From a tenant’s perspective, the benefits are clear. Rent increases are controlled, which allows for long-term tenure and planning. When coupled with the right of tenants to stay in their property, even if the landlord wishes to sell, this also makes the relationship with the landlord much more equal than it is in Ireland.

From a landlord’s point of view, there are also important advantages. By providing rent security, the German arrangement encourages long-term tenancies, with tenants having a greater sense that the property is their home, which usually results in a better-maintained asset.
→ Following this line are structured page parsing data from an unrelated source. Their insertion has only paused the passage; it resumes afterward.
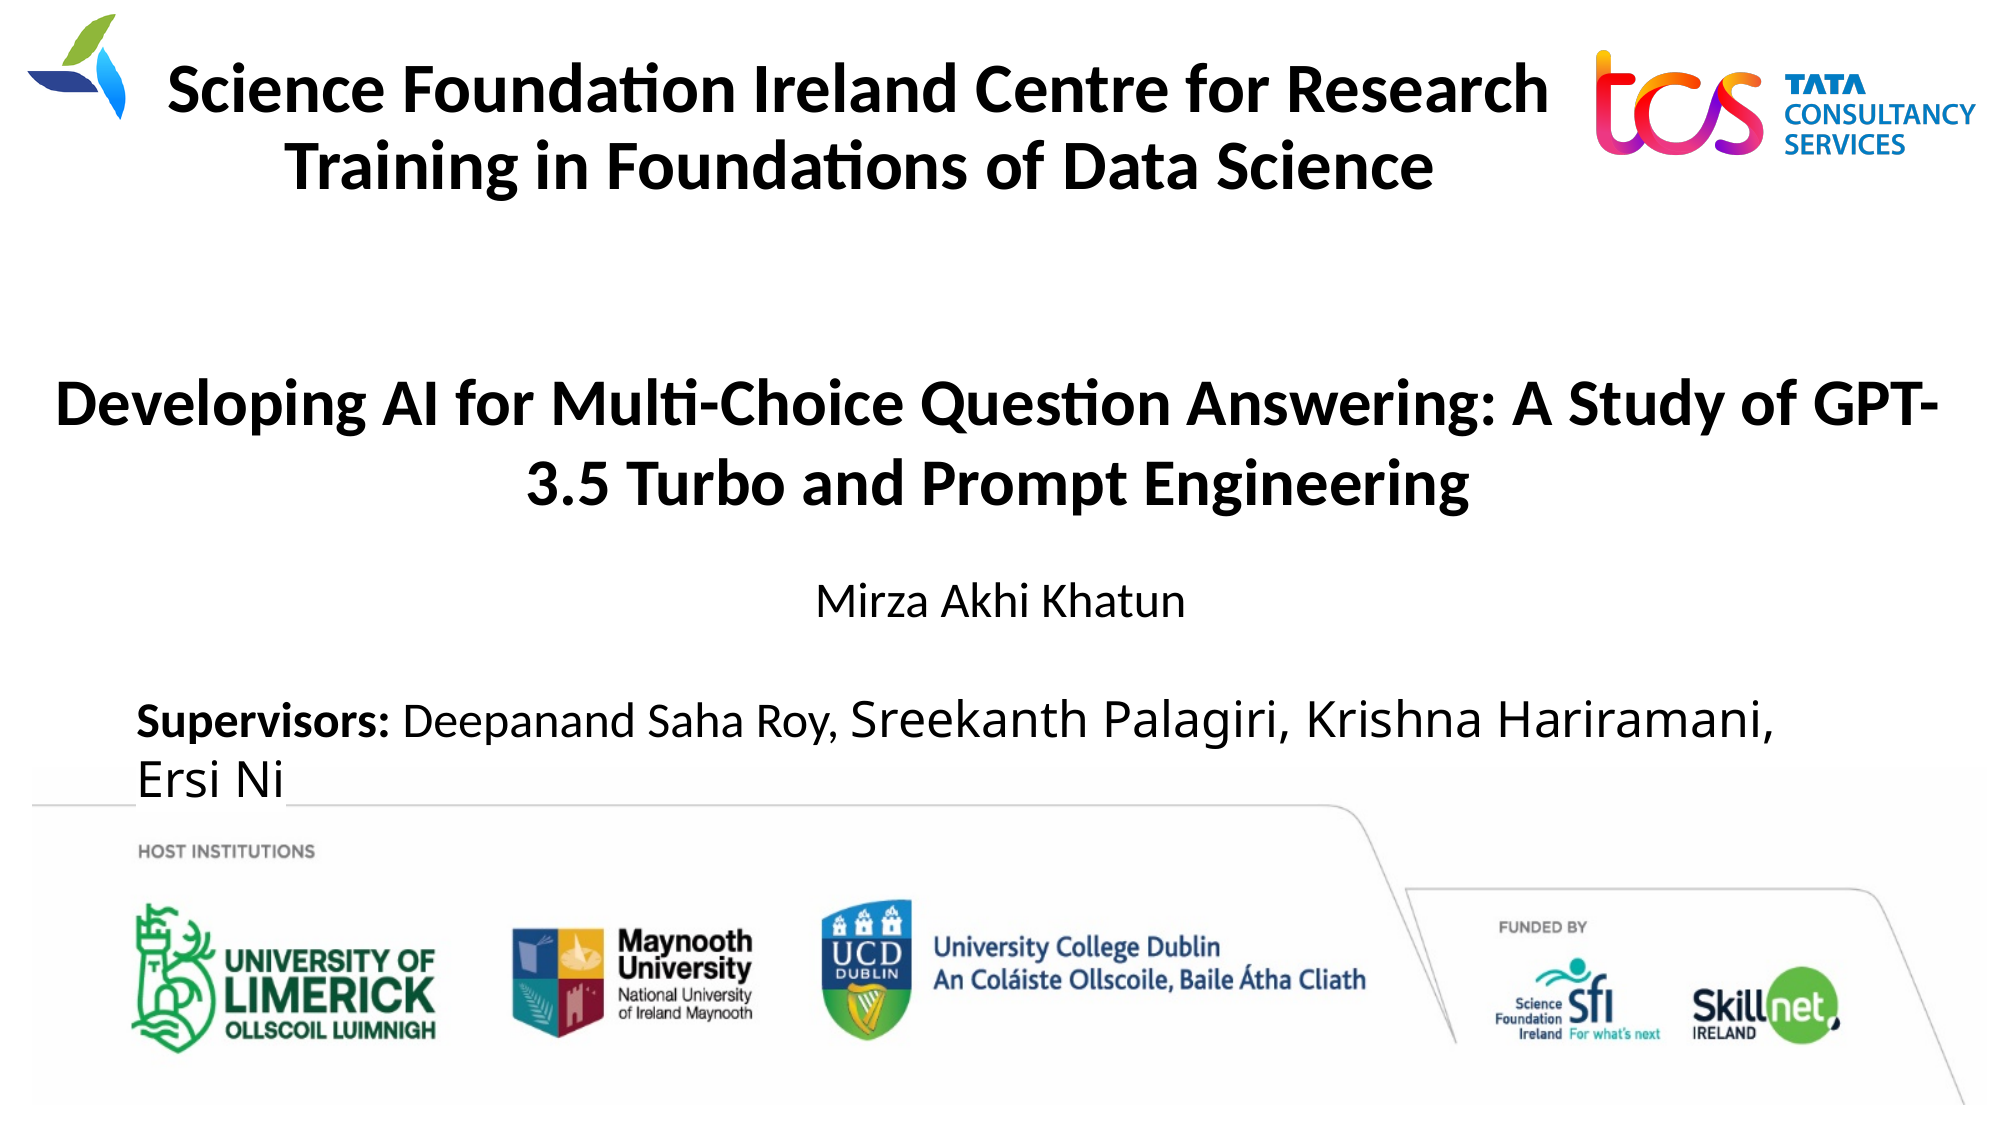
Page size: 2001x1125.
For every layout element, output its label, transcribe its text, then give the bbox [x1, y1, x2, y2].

picture [10, 14, 162, 168]
text_box Developing AI for Multi-Choice Question Answering: A Study of GPT-3.5 Turbo and Prompt Engineering [10, 351, 1987, 527]
title Science Foundation Ireland Centre for Research Training in Foundations of Data Science [68, 0, 1652, 213]
picture [1556, 10, 2000, 195]
picture [32, 767, 1987, 1105]
text_box Mirza Akhi Khatun Supervisors: Deepanand Saha Roy, Sreekanth Palagiri, Krishna Hariramani, Ersi Ni [121, 559, 1880, 767]
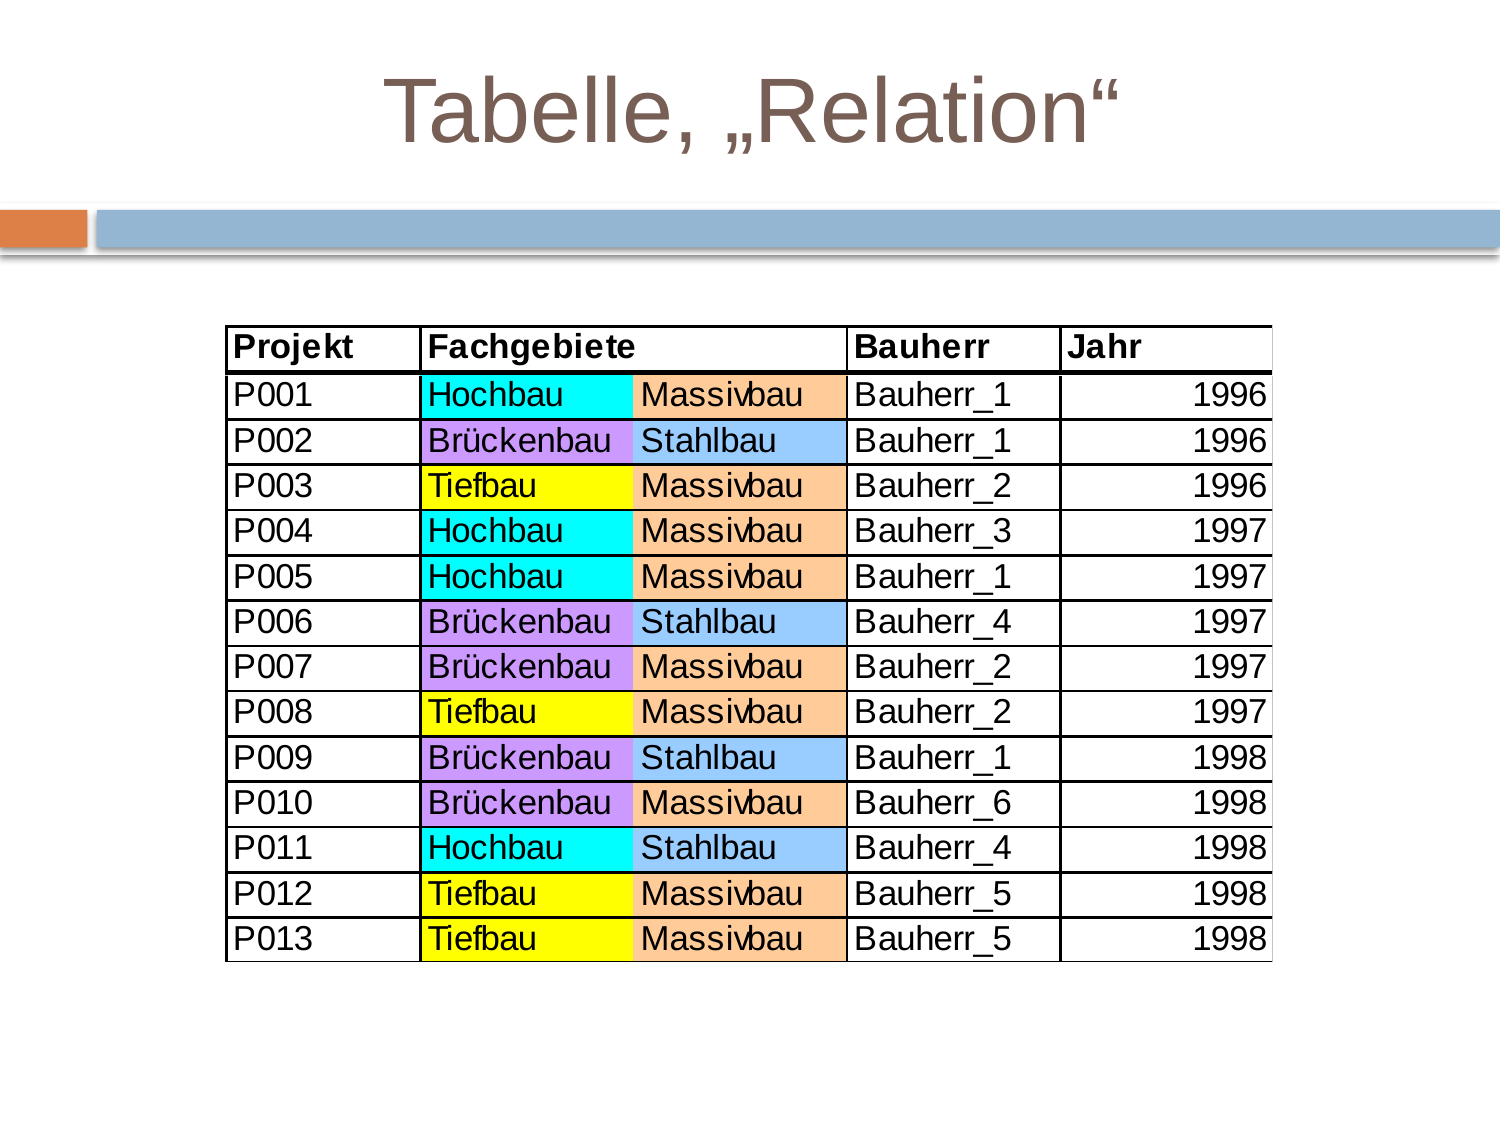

Further, by encouraging long-term tenancies, rent control has the potential to significantly reduce vacancy times in the apartment. (A ten per cent rent increase loses much of its value if the tenant leaves and the landlord takes six to eight weeks to find a new (and unproven) tenant, with no rent coming in during this period and with all the fees and time invested in identifying new tenants.) The longer-term approach also make the sector more attractive to professional investors. Pension funds, for example, need safe investments generating reasonable yields to ensure pensions can be paid. Such investors in turn tend to be more professional in their dealings with tenants and in the maintenance of the properties.

What are the disadvantages? If such controls reduced the number of properties being made available for rent this would be a significant downside for the tenant. However, as the German example indicates, this does not appear to be a consequence. For the landlord, the inability to raise rents willy-nilly is, clearly, a disadvantage. They are left unable to fully take advantage of spikes in demand for apartments. (However, where a tenant leaves an apartment, the new tenant will have to pay the market rate, allowing landlords to play catch-up if the rent has fallen behind the market.)

From a societal point of view, the German approach treats residential property as primarily a social asset, which ensures its citizens are properly housed. While recognising the important need for the private investor to generate sufficient return on the investment both to make existing properties worth maintaining and to justify future supply of new properties, it sets a limit on the potential return to ensure its citizens’ needs are properly protected. It seems to work.